→ **Records for the exercise**:
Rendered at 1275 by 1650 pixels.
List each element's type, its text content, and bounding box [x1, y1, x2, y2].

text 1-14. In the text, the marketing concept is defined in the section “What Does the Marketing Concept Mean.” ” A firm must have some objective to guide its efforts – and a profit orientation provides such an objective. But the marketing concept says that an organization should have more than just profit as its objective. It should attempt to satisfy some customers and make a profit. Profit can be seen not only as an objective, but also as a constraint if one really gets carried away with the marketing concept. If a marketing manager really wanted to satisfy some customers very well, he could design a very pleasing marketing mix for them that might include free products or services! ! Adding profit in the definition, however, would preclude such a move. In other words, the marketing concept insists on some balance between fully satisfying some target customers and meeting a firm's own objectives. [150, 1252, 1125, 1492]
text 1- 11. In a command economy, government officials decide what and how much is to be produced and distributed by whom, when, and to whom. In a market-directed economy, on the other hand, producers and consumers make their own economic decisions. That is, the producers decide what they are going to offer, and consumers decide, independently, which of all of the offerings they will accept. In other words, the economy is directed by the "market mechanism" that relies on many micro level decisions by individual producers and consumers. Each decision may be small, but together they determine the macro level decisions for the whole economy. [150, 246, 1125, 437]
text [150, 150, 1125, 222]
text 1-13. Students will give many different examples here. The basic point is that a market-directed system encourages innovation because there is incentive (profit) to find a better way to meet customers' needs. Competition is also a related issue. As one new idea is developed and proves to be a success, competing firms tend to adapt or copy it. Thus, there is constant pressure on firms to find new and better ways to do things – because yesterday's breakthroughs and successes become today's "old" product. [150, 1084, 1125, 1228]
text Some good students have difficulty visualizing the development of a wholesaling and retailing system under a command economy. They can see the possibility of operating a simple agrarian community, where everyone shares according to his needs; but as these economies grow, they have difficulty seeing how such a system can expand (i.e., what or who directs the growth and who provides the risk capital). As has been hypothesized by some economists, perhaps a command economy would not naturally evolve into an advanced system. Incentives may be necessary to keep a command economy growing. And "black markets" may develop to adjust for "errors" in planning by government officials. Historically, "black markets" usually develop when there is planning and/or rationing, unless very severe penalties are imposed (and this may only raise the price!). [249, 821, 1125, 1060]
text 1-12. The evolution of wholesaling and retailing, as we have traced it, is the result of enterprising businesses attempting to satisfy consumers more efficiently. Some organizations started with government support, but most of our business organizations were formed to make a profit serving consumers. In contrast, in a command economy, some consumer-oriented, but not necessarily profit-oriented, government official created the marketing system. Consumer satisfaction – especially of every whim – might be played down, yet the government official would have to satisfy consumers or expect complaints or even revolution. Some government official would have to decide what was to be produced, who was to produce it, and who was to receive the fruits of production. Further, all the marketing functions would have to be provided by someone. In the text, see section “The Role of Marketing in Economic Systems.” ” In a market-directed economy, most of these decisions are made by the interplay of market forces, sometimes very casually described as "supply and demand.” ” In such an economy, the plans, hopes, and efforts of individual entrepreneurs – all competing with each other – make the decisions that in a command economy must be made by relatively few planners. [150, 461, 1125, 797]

→ **Required action**:
Each line from the material above that mentions the word "many" needs to be copied.

→ **Response below**:
text 1- 11. In a command economy, government officials decide what and how much is to be produced and distributed by whom, when, and to whom. In a market-directed economy, on the other hand, producers and consumers make their own economic decisions. That is, the producers decide what they are going to offer, and consumers decide, independently, which of all of the offerings they will accept. In other words, the economy is directed by the "market mechanism" that relies on many micro level decisions by individual producers and consumers. Each decision may be small, but together they determine the macro level decisions for the whole economy. [150, 246, 1125, 437]
text 1-13. Students will give many different examples here. The basic point is that a market-directed system encourages innovation because there is incentive (profit) to find a better way to meet customers' needs. Competition is also a related issue. As one new idea is developed and proves to be a success, competing firms tend to adapt or copy it. Thus, there is constant pressure on firms to find new and better ways to do things – because yesterday's breakthroughs and successes become today's "old" product. [150, 1084, 1125, 1228]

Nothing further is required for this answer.